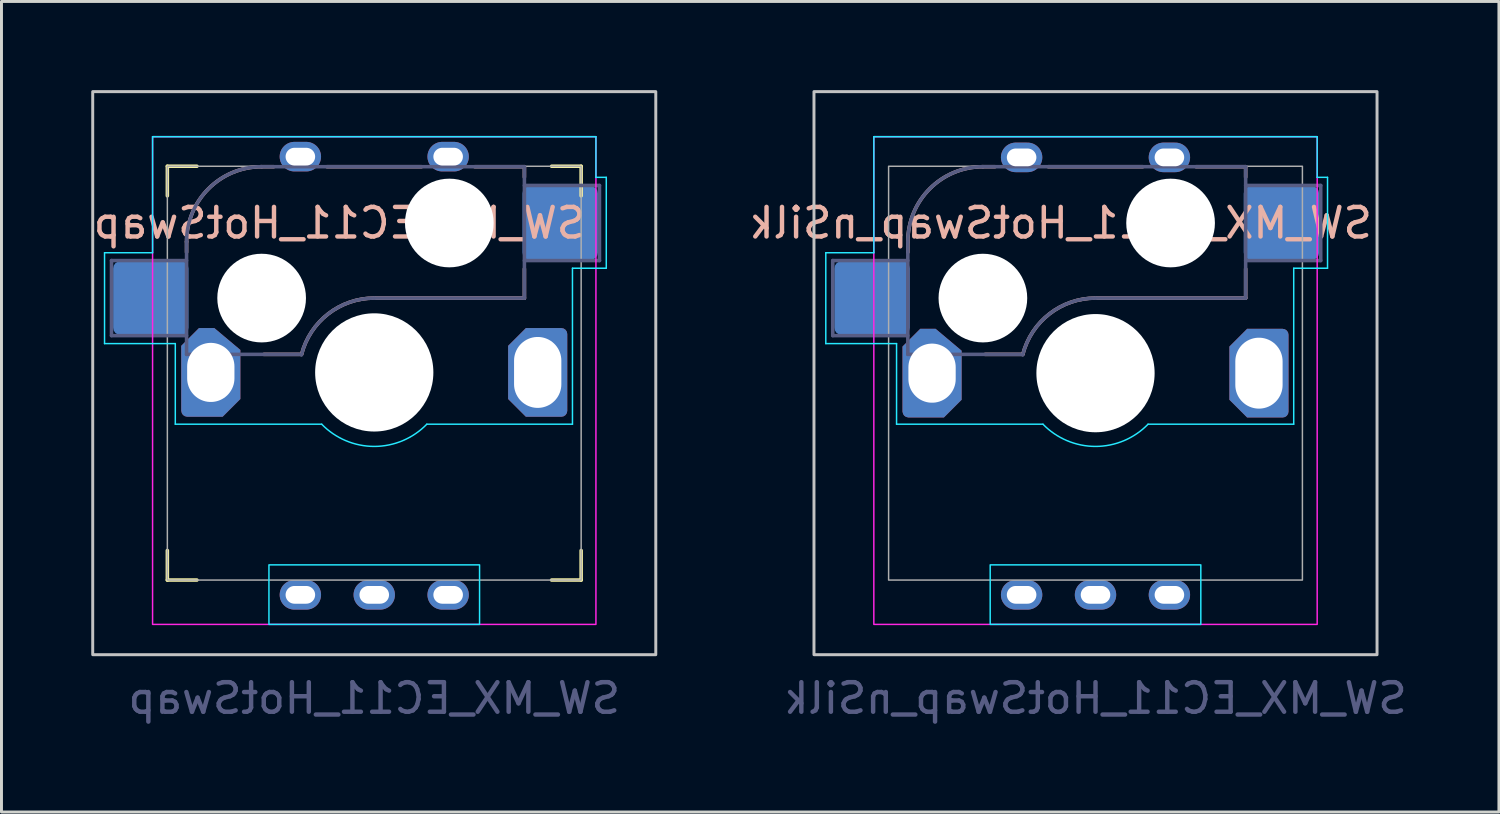
<source format=kicad_pcb>
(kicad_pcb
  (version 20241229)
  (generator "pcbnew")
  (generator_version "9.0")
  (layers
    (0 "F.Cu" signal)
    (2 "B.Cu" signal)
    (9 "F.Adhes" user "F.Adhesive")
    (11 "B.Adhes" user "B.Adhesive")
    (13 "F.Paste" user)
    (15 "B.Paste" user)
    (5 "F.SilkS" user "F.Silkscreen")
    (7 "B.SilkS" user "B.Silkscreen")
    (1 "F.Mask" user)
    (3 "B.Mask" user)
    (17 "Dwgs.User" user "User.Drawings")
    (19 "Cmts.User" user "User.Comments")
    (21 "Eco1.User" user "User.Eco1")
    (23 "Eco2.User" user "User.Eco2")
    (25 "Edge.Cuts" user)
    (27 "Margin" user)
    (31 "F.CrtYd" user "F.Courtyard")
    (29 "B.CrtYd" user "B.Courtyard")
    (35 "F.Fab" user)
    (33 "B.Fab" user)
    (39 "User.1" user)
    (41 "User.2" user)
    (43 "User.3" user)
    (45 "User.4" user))
  (footprint "SW_MX_EC11_HotSwap"
    (layer "F.Cu")
    (at 9.612 9.575)
    (property "Reference" "SW_MX_EC11_HotSwap" (at -1.178 -5.08 0) (layer "B.SilkS") (effects (font (size 1 1) (thickness 0.15)) (justify mirror)))
    (attr through_hole)
    (fp_line (start -7 -7) (end -7 -6) (stroke (width 0.12) (type solid)) (layer "F.SilkS"))
    (fp_line (start -7 6) (end -7 7) (stroke (width 0.12) (type solid)) (layer "F.SilkS"))
    (fp_line (start -7 7) (end -6 7) (stroke (width 0.12) (type solid)) (layer "F.SilkS"))
    (fp_line (start -6 -7) (end -7 -7) (stroke (width 0.12) (type solid)) (layer "F.SilkS"))
    (fp_line (start 6 7) (end 7 7) (stroke (width 0.12) (type solid)) (layer "F.SilkS"))
    (fp_line (start 7 -7) (end 6 -7) (stroke (width 0.12) (type solid)) (layer "F.SilkS"))
    (fp_line (start 7 -6) (end 7 -7) (stroke (width 0.12) (type solid)) (layer "F.SilkS"))
    (fp_line (start 7 7) (end 7 6) (stroke (width 0.12) (type solid)) (layer "F.SilkS"))
    (fp_line (start -6.35 -4.445) (end -6.35 -4.09) (stroke (width 0.12) (type solid)) (layer "B.SilkS"))
    (fp_line (start -3.81 -6.985) (end -3.4 -6.985) (stroke (width 0.12) (type default)) (layer "B.SilkS"))
    (fp_line (start -2.464 -0.635) (end -3.734 -0.635) (stroke (width 0.12) (type solid)) (layer "B.SilkS"))
    (fp_line (start -1.6 -6.985) (end 1.6 -6.985) (stroke (width 0.12) (type solid)) (layer "B.SilkS"))
    (fp_line (start 5.08 -6.985) (end 3.4 -6.985) (stroke (width 0.12) (type default)) (layer "B.SilkS"))
    (fp_line (start 5.08 -6.985) (end 5.08 -6.63) (stroke (width 0.12) (type solid)) (layer "B.SilkS"))
    (fp_line (start 5.08 -2.54) (end -0.000001 -2.54) (stroke (width 0.12) (type solid)) (layer "B.SilkS"))
    (fp_line (start 5.08 -2.54) (end 5.08 -3.53) (stroke (width 0.12) (type default)) (layer "B.SilkS"))
    (fp_arc (start -6.350001 -4.445002) (mid -5.606052 -6.241053) (end -3.810001 -6.985002) (stroke (width 0.12) (type solid)) (layer "B.SilkS"))
    (fp_arc (start -2.459646 -0.633838) (mid -1.555902 -2.00768) (end -0.000001 -2.540002) (stroke (width 0.12) (type default)) (layer "B.SilkS"))
    (fp_rect (start -9.525 -9.525) (end 9.525 9.525) (stroke (width 0.1) (type default)) (fill no) (layer "Dwgs.User"))
    (fp_line (start -9.125 -4.075) (end -7.5 -4.075) (stroke (width 0.05) (type default)) (layer "B.CrtYd"))
    (fp_line (start -9.125 -1) (end -9.125 -4.075) (stroke (width 0.05) (type default)) (layer "B.CrtYd"))
    (fp_line (start -7.5 -8) (end -7.5 -4.075) (stroke (width 0.05) (type default)) (layer "B.CrtYd"))
    (fp_line (start -6.731 -1) (end -9.125 -1) (stroke (width 0.05) (type default)) (layer "B.CrtYd"))
    (fp_line (start -6.731 1.727) (end -6.731 -1) (stroke (width 0.05) (type default)) (layer "B.CrtYd"))
    (fp_line (start -1.778 1.727) (end -6.731 1.727) (stroke (width 0.05) (type default)) (layer "B.CrtYd"))
    (fp_line (start 6.706 -3.55) (end 7.85 -3.55) (stroke (width 0.05) (type default)) (layer "B.CrtYd"))
    (fp_line (start 6.706 1.727) (end 1.778 1.727) (stroke (width 0.05) (type default)) (layer "B.CrtYd"))
    (fp_line (start 6.706 1.727) (end 6.706 -3.55) (stroke (width 0.05) (type default)) (layer "B.CrtYd"))
    (fp_line (start 7.5 -8) (end -7.5 -8) (stroke (width 0.05) (type default)) (layer "B.CrtYd"))
    (fp_line (start 7.5 -8) (end 7.5 -6.625) (stroke (width 0.05) (type default)) (layer "B.CrtYd"))
    (fp_line (start 7.85 -6.625) (end 7.5 -6.625) (stroke (width 0.05) (type default)) (layer "B.CrtYd"))
    (fp_line (start 7.85 -3.55) (end 7.85 -6.625) (stroke (width 0.05) (type default)) (layer "B.CrtYd"))
    (fp_rect (start -3.563 6.486) (end 3.563 8.5) (stroke (width 0.05) (type default)) (fill no) (layer "B.CrtYd"))
    (fp_arc (start 1.778 1.727199) (mid 0 2.47881) (end -1.778 1.727201) (stroke (width 0.05) (type default)) (layer "B.CrtYd"))
    (fp_rect (start -7.5 -8) (end 7.5 8.5) (stroke (width 0.05) (type default)) (fill no) (layer "F.CrtYd"))
    (fp_line (start -8.89 -3.81) (end -6.35 -3.81) (stroke (width 0.12) (type solid)) (layer "B.Fab"))
    (fp_line (start -8.89 -1.27) (end -8.89 -3.81) (stroke (width 0.12) (type solid)) (layer "B.Fab"))
    (fp_line (start -6.35 -1.27) (end -8.89 -1.27) (stroke (width 0.12) (type solid)) (layer "B.Fab"))
    (fp_line (start -6.35 -0.635) (end -6.35 -4.445) (stroke (width 0.12) (type solid)) (layer "B.Fab"))
    (fp_line (start -6.35 -0.635) (end -2.54 -0.635) (stroke (width 0.12) (type solid)) (layer "B.Fab"))
    (fp_line (start -3.81 -6.985) (end 5.08 -6.985) (stroke (width 0.12) (type solid)) (layer "B.Fab"))
    (fp_line (start 5.08 -6.985) (end 5.08 -2.54) (stroke (width 0.12) (type solid)) (layer "B.Fab"))
    (fp_line (start 5.08 -6.35) (end 7.62 -6.35) (stroke (width 0.12) (type solid)) (layer "B.Fab"))
    (fp_line (start 5.08 -2.54) (end -0.000001 -2.54) (stroke (width 0.12) (type solid)) (layer "B.Fab"))
    (fp_line (start 7.62 -6.35) (end 7.62 -3.81) (stroke (width 0.12) (type solid)) (layer "B.Fab"))
    (fp_line (start 7.62 -3.81) (end 5.08 -3.81) (stroke (width 0.12) (type solid)) (layer "B.Fab"))
    (fp_arc (start -6.350001 -4.445002) (mid -5.606052 -6.241053) (end -3.810001 -6.985002) (stroke (width 0.12) (type solid)) (layer "B.Fab"))
    (fp_arc (start -2.464163 -0.616042) (mid -1.563148 -2.002044) (end -0.000001 -2.540002) (stroke (width 0.12) (type solid)) (layer "B.Fab"))
    (fp_rect (start -7 -7) (end 7 7) (stroke (width 0.05) (type default)) (fill no) (layer "F.Fab"))
    (fp_text user "${REFERENCE}" (at 0 11 0) (layer "B.Fab") (effects (font (size 1 1) (thickness 0.15)) (justify mirror)))
    (pad "" np_thru_hole circle (at -3.81 -2.54 180) (size 3 3) (drill 3) (layers "*.Cu" "*.Mask"))
    (pad "" np_thru_hole circle (at 0 -0.025 180) (size 4 4) (drill 4) (layers "*.Cu" "*.Mask"))
    (pad "" np_thru_hole circle (at 2.54 -5.08 180) (size 3 3) (drill 3) (layers "*.Cu" "*.Mask"))
    (pad "A" thru_hole oval (at -2.5 7.5) (size 1.4 1) (drill oval 1 0.6) (layers "*.Cu" "*.Mask"))
    (pad "B" thru_hole oval (at 2.5 7.5) (size 1.4 1) (drill oval 1 0.6) (layers "*.Cu" "*.Mask"))
    (pad "C" thru_hole oval (at 0 7.5) (size 1.4 1) (drill oval 1 0.6) (layers "*.Cu" "*.Mask"))
    (pad "MP" thru_hole custom (at -5.53 -0.025) (size 2 2) (drill oval 1.6 2.4) (layers "*.Cu" "*.Mask") (options (anchor circle)) (primitives (gr_poly (pts (xy 1 -0.76) (xy 0.12 -1.5) (xy -0.4 -1.5) (xy -1 -0.9) (xy -1 1.3) (xy -0.98 1.38) (xy -0.94 1.44) (xy -0.88 1.48) (xy -0.8 1.5) (xy 0.4 1.5) (xy 1 0.9)) (width 0) (fill yes))))
    (pad "MP" thru_hole roundrect (at 5.53 -0.025 180) (size 2 3) (drill oval 1.6 2.4) (layers "*.Cu" "*.Mask") (roundrect_rratio 0.1) (chamfer_ratio 0.3) (chamfer top_right bottom_right))
    (pad "S1" smd roundrect (at -7.56 -2.54 180) (size 2.55 2.5) (layers "B.Cu" "B.Mask" "B.Paste") (roundrect_rratio 0.1))
    (pad "S1" thru_hole oval (at -2.5 -7.325) (size 1.4 1) (drill oval 1 0.6) (layers "*.Cu" "*.Mask"))
    (pad "S2" thru_hole oval (at 2.5 -7.325) (size 1.4 1) (drill oval 1 0.6) (layers "*.Cu" "*.Mask"))
    (pad "S2" smd roundrect (at 6.29 -5.08 180) (size 2.55 2.5) (layers "B.Cu" "B.Mask" "B.Paste") (roundrect_rratio 0.1)))
  (footprint "SW_MX_EC11_HotSwap_nSilk"
    (layer "F.Cu")
    (at 34.014 9.575)
    (property "Reference" "SW_MX_EC11_HotSwap_nSilk" (at -1.178 -5.08 0) (layer "B.SilkS") (effects (font (size 1 1) (thickness 0.15)) (justify mirror)))
    (attr through_hole)
    (fp_line (start -6.35 -4.445) (end -6.35 -4.09) (stroke (width 0.12) (type solid)) (layer "B.SilkS"))
    (fp_line (start -3.81 -6.985) (end -3.4 -6.985) (stroke (width 0.12) (type default)) (layer "B.SilkS"))
    (fp_line (start -2.464 -0.635) (end -3.734 -0.635) (stroke (width 0.12) (type solid)) (layer "B.SilkS"))
    (fp_line (start -1.6 -6.985) (end 1.6 -6.985) (stroke (width 0.12) (type solid)) (layer "B.SilkS"))
    (fp_line (start 5.08 -6.985) (end 3.4 -6.985) (stroke (width 0.12) (type default)) (layer "B.SilkS"))
    (fp_line (start 5.08 -6.985) (end 5.08 -6.63) (stroke (width 0.12) (type solid)) (layer "B.SilkS"))
    (fp_line (start 5.08 -2.54) (end -0.000001 -2.54) (stroke (width 0.12) (type solid)) (layer "B.SilkS"))
    (fp_line (start 5.08 -2.54) (end 5.08 -3.53) (stroke (width 0.12) (type default)) (layer "B.SilkS"))
    (fp_arc (start -6.350001 -4.445002) (mid -5.606052 -6.241053) (end -3.810001 -6.985002) (stroke (width 0.12) (type solid)) (layer "B.SilkS"))
    (fp_arc (start -2.459646 -0.633838) (mid -1.555902 -2.00768) (end -0.000001 -2.540002) (stroke (width 0.12) (type default)) (layer "B.SilkS"))
    (fp_rect (start -9.525 -9.525) (end 9.525 9.525) (stroke (width 0.1) (type default)) (fill no) (layer "Dwgs.User"))
    (fp_line (start -9.125 -4.075) (end -7.5 -4.075) (stroke (width 0.05) (type default)) (layer "B.CrtYd"))
    (fp_line (start -9.125 -1) (end -9.125 -4.075) (stroke (width 0.05) (type default)) (layer "B.CrtYd"))
    (fp_line (start -7.5 -8) (end -7.5 -4.075) (stroke (width 0.05) (type default)) (layer "B.CrtYd"))
    (fp_line (start -6.731 -1) (end -9.125 -1) (stroke (width 0.05) (type default)) (layer "B.CrtYd"))
    (fp_line (start -6.731 1.727) (end -6.731 -1) (stroke (width 0.05) (type default)) (layer "B.CrtYd"))
    (fp_line (start -1.778 1.727) (end -6.731 1.727) (stroke (width 0.05) (type default)) (layer "B.CrtYd"))
    (fp_line (start 6.706 -3.55) (end 7.85 -3.55) (stroke (width 0.05) (type default)) (layer "B.CrtYd"))
    (fp_line (start 6.706 1.727) (end 1.778 1.727) (stroke (width 0.05) (type default)) (layer "B.CrtYd"))
    (fp_line (start 6.706 1.727) (end 6.706 -3.55) (stroke (width 0.05) (type default)) (layer "B.CrtYd"))
    (fp_line (start 7.5 -8) (end -7.5 -8) (stroke (width 0.05) (type default)) (layer "B.CrtYd"))
    (fp_line (start 7.5 -8) (end 7.5 -6.625) (stroke (width 0.05) (type default)) (layer "B.CrtYd"))
    (fp_line (start 7.85 -6.625) (end 7.5 -6.625) (stroke (width 0.05) (type default)) (layer "B.CrtYd"))
    (fp_line (start 7.85 -3.55) (end 7.85 -6.625) (stroke (width 0.05) (type default)) (layer "B.CrtYd"))
    (fp_rect (start -3.563 6.486) (end 3.563 8.5) (stroke (width 0.05) (type default)) (fill no) (layer "B.CrtYd"))
    (fp_arc (start 1.778 1.727199) (mid 0 2.47881) (end -1.778 1.727201) (stroke (width 0.05) (type default)) (layer "B.CrtYd"))
    (fp_rect (start -7.5 -8) (end 7.5 8.5) (stroke (width 0.05) (type default)) (fill no) (layer "F.CrtYd"))
    (fp_line (start -8.89 -3.81) (end -6.35 -3.81) (stroke (width 0.12) (type solid)) (layer "B.Fab"))
    (fp_line (start -8.89 -1.27) (end -8.89 -3.81) (stroke (width 0.12) (type solid)) (layer "B.Fab"))
    (fp_line (start -6.35 -1.27) (end -8.89 -1.27) (stroke (width 0.12) (type solid)) (layer "B.Fab"))
    (fp_line (start -6.35 -0.635) (end -6.35 -4.445) (stroke (width 0.12) (type solid)) (layer "B.Fab"))
    (fp_line (start -6.35 -0.635) (end -2.54 -0.635) (stroke (width 0.12) (type solid)) (layer "B.Fab"))
    (fp_line (start -3.81 -6.985) (end 5.08 -6.985) (stroke (width 0.12) (type solid)) (layer "B.Fab"))
    (fp_line (start 5.08 -6.985) (end 5.08 -2.54) (stroke (width 0.12) (type solid)) (layer "B.Fab"))
    (fp_line (start 5.08 -6.35) (end 7.62 -6.35) (stroke (width 0.12) (type solid)) (layer "B.Fab"))
    (fp_line (start 5.08 -2.54) (end -0.000001 -2.54) (stroke (width 0.12) (type solid)) (layer "B.Fab"))
    (fp_line (start 7.62 -6.35) (end 7.62 -3.81) (stroke (width 0.12) (type solid)) (layer "B.Fab"))
    (fp_line (start 7.62 -3.81) (end 5.08 -3.81) (stroke (width 0.12) (type solid)) (layer "B.Fab"))
    (fp_arc (start -6.350001 -4.445002) (mid -5.606052 -6.241053) (end -3.810001 -6.985002) (stroke (width 0.12) (type solid)) (layer "B.Fab"))
    (fp_arc (start -2.464163 -0.616042) (mid -1.563148 -2.002044) (end -0.000001 -2.540002) (stroke (width 0.12) (type solid)) (layer "B.Fab"))
    (fp_rect (start -7 -7) (end 7 7) (stroke (width 0.05) (type default)) (fill no) (layer "F.Fab"))
    (fp_text user "${REFERENCE}" (at 0 11 0) (layer "B.Fab") (effects (font (size 1 1) (thickness 0.15)) (justify mirror)))
    (pad "" np_thru_hole circle (at -3.81 -2.54 180) (size 3 3) (drill 3) (layers "*.Cu" "*.Mask"))
    (pad "" np_thru_hole circle (at 0 0 180) (size 4 4) (drill 4) (layers "*.Cu" "*.Mask"))
    (pad "" np_thru_hole circle (at 2.54 -5.08 180) (size 3 3) (drill 3) (layers "*.Cu" "*.Mask"))
    (pad "A" thru_hole oval (at -2.5 7.5) (size 1.4 1) (drill oval 1 0.6) (layers "*.Cu" "*.Mask"))
    (pad "B" thru_hole oval (at 2.5 7.5) (size 1.4 1) (drill oval 1 0.6) (layers "*.Cu" "*.Mask"))
    (pad "C" thru_hole oval (at 0 7.5) (size 1.4 1) (drill oval 1 0.6) (layers "*.Cu" "*.Mask"))
    (pad "MP" thru_hole custom (at -5.53 0) (size 2 2) (drill oval 1.6 2.4) (layers "*.Cu" "*.Mask") (options (anchor circle)) (primitives (gr_poly (pts (xy 1 -0.76) (xy 0.12 -1.5) (xy -0.4 -1.5) (xy -1 -0.9) (xy -1 1.3) (xy -0.98 1.38) (xy -0.94 1.44) (xy -0.88 1.48) (xy -0.8 1.5) (xy 0.4 1.5) (xy 1 0.9)) (width 0) (fill yes))))
    (pad "MP" thru_hole roundrect (at 5.53 0 180) (size 2 3) (drill oval 1.6 2.4) (layers "*.Cu" "*.Mask") (roundrect_rratio 0.1) (chamfer_ratio 0.3) (chamfer top_right bottom_right))
    (pad "S1" smd roundrect (at -7.56 -2.54 180) (size 2.55 2.5) (layers "B.Cu" "B.Mask" "B.Paste") (roundrect_rratio 0.1))
    (pad "S1" thru_hole oval (at -2.5 -7.3) (size 1.4 1) (drill oval 1 0.6) (layers "*.Cu" "*.Mask"))
    (pad "S2" thru_hole oval (at 2.5 -7.3) (size 1.4 1) (drill oval 1 0.6) (layers "*.Cu" "*.Mask"))
    (pad "S2" smd roundrect (at 6.29 -5.08 180) (size 2.55 2.5) (layers "B.Cu" "B.Mask" "B.Paste") (roundrect_rratio 0.1)))
  (gr_rect
    (start -3 -3)
    (end 47.663 24.423)
    (stroke (width 0.1) (type default))
    (fill no)
    (layer "Edge.Cuts")))
</source>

▶ [YOUR GOAL] Locate the lines above that contain "options" and copy them.

▶ [OUTPUT OF THE EXERCISE]
    (pad "MP" thru_hole custom (at -5.53 -0.025) (size 2 2) (drill oval 1.6 2.4) (layers "*.Cu" "*.Mask") (options (anchor circle)) (primitives (gr_poly (pts (xy 1 -0.76) (xy 0.12 -1.5) (xy -0.4 -1.5) (xy -1 -0.9) (xy -1 1.3) (xy -0.98 1.38) (xy -0.94 1.44) (xy -0.88 1.48) (xy -0.8 1.5) (xy 0.4 1.5) (xy 1 0.9)) (width 0) (fill yes))))
    (pad "MP" thru_hole custom (at -5.53 0) (size 2 2) (drill oval 1.6 2.4) (layers "*.Cu" "*.Mask") (options (anchor circle)) (primitives (gr_poly (pts (xy 1 -0.76) (xy 0.12 -1.5) (xy -0.4 -1.5) (xy -1 -0.9) (xy -1 1.3) (xy -0.98 1.38) (xy -0.94 1.44) (xy -0.88 1.48) (xy -0.8 1.5) (xy 0.4 1.5) (xy 1 0.9)) (width 0) (fill yes))))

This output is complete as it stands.